* **What the exercise asks**
Copy the rows word for word, from the start of the rows through the line containing "For every layout".

* **Dataset rows**
· · · · · · ·

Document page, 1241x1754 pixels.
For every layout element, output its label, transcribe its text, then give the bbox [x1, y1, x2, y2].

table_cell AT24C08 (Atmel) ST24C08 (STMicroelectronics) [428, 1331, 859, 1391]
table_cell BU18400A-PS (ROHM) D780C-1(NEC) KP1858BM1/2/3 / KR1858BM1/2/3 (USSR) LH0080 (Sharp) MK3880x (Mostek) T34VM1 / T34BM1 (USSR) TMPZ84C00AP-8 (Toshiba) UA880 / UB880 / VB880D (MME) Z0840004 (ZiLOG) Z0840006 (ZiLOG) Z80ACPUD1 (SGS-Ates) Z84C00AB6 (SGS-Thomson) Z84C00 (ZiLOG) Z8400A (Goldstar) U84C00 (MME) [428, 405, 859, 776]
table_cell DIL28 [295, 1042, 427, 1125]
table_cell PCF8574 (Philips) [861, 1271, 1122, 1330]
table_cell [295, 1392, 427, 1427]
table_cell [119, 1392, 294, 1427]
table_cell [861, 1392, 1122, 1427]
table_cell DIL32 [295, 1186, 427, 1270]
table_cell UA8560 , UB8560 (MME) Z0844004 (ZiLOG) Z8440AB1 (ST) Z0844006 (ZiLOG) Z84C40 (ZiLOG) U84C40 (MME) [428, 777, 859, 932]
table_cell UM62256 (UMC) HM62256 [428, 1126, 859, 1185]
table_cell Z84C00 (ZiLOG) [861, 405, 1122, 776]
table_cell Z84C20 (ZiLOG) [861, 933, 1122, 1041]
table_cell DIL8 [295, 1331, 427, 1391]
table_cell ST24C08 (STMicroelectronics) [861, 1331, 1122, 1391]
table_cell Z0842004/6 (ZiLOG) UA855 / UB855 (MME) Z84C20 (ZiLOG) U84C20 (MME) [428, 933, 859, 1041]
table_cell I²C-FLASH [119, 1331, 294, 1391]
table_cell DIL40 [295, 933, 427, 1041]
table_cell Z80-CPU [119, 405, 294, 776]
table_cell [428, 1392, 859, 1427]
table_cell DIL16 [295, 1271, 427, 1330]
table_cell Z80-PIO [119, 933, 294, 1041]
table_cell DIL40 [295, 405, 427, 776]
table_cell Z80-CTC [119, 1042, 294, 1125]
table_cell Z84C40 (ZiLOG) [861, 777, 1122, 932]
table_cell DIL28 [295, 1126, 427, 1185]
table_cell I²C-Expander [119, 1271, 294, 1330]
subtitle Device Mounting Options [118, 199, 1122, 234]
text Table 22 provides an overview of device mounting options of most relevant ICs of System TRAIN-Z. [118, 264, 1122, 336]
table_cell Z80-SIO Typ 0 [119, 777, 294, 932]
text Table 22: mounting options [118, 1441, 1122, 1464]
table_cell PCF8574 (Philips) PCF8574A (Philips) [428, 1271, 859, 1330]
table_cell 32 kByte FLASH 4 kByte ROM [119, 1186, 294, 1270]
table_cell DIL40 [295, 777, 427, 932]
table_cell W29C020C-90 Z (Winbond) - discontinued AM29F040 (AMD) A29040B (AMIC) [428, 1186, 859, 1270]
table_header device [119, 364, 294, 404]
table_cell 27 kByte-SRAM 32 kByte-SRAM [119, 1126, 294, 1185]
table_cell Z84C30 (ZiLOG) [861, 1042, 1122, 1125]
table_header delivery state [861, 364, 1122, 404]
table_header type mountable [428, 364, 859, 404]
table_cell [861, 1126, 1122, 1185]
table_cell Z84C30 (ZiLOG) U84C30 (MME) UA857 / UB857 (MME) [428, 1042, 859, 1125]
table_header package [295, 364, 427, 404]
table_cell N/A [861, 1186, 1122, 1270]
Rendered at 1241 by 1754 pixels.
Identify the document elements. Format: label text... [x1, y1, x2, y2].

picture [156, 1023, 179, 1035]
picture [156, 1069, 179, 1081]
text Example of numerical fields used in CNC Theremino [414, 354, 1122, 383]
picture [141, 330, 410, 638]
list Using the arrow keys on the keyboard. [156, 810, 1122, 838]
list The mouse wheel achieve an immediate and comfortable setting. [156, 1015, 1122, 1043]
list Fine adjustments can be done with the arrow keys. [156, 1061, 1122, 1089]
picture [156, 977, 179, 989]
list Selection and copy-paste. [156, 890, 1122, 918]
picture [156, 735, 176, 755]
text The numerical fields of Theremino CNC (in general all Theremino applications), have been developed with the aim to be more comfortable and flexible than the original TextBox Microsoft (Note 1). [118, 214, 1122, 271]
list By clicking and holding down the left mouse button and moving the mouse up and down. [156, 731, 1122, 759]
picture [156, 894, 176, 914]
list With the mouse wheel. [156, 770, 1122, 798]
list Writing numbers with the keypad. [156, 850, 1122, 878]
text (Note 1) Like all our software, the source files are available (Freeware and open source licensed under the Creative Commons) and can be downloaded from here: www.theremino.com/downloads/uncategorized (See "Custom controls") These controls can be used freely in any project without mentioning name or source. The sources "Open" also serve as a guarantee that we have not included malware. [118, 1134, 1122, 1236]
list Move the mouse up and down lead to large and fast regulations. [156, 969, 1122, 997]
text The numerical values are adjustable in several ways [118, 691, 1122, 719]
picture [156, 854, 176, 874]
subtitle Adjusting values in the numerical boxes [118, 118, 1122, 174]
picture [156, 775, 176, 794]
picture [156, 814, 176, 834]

· · · · · · ·

* **Exercise output**
Document page, 1241x1754 pixels.
For every layout element, output its label, transcribe its text, then give the bbox [x1, y1, x2, y2].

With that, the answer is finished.